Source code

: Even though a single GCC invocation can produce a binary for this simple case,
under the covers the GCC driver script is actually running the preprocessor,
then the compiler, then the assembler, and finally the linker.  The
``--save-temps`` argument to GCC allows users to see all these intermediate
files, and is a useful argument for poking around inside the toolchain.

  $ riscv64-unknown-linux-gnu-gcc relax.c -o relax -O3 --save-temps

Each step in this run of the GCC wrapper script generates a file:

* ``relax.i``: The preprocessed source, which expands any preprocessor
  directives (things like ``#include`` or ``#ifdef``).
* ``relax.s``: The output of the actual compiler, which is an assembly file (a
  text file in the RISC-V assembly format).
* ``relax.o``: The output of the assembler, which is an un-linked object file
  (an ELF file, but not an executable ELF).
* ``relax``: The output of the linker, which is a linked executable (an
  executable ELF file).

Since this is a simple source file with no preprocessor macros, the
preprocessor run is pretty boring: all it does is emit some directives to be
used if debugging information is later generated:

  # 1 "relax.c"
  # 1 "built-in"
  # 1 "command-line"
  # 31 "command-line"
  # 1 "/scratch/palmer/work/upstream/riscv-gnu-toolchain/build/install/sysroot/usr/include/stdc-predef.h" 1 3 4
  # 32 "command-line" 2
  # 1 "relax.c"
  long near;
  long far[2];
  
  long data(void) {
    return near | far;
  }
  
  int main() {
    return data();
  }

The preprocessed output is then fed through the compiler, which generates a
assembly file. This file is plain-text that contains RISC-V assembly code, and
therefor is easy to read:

##############################

Job item | Preserving every character, copy the records above out again.

Answer to the exercise |
Source code

: Even though a single GCC invocation can produce a binary for this simple case,
under the covers the GCC driver script is actually running the preprocessor,
then the compiler, then the assembler, and finally the linker.  The
``--save-temps`` argument to GCC allows users to see all these intermediate
files, and is a useful argument for poking around inside the toolchain.

  $ riscv64-unknown-linux-gnu-gcc relax.c -o relax -O3 --save-temps

Each step in this run of the GCC wrapper script generates a file:

* ``relax.i``: The preprocessed source, which expands any preprocessor
  directives (things like ``#include`` or ``#ifdef``).
* ``relax.s``: The output of the actual compiler, which is an assembly file (a
  text file in the RISC-V assembly format).
* ``relax.o``: The output of the assembler, which is an un-linked object file
  (an ELF file, but not an executable ELF).
* ``relax``: The output of the linker, which is a linked executable (an
  executable ELF file).

Since this is a simple source file with no preprocessor macros, the
preprocessor run is pretty boring: all it does is emit some directives to be
used if debugging information is later generated:

  # 1 "relax.c"
  # 1 "built-in"
  # 1 "command-line"
  # 31 "command-line"
  # 1 "/scratch/palmer/work/upstream/riscv-gnu-toolchain/build/install/sysroot/usr/include/stdc-predef.h" 1 3 4
  # 32 "command-line" 2
  # 1 "relax.c"
  long near;
  long far[2];
  
  long data(void) {
    return near | far;
  }
  
  int main() {
    return data();
  }

The preprocessed output is then fed through the compiler, which generates a
assembly file. This file is plain-text that contains RISC-V assembly code, and
therefor is easy to read:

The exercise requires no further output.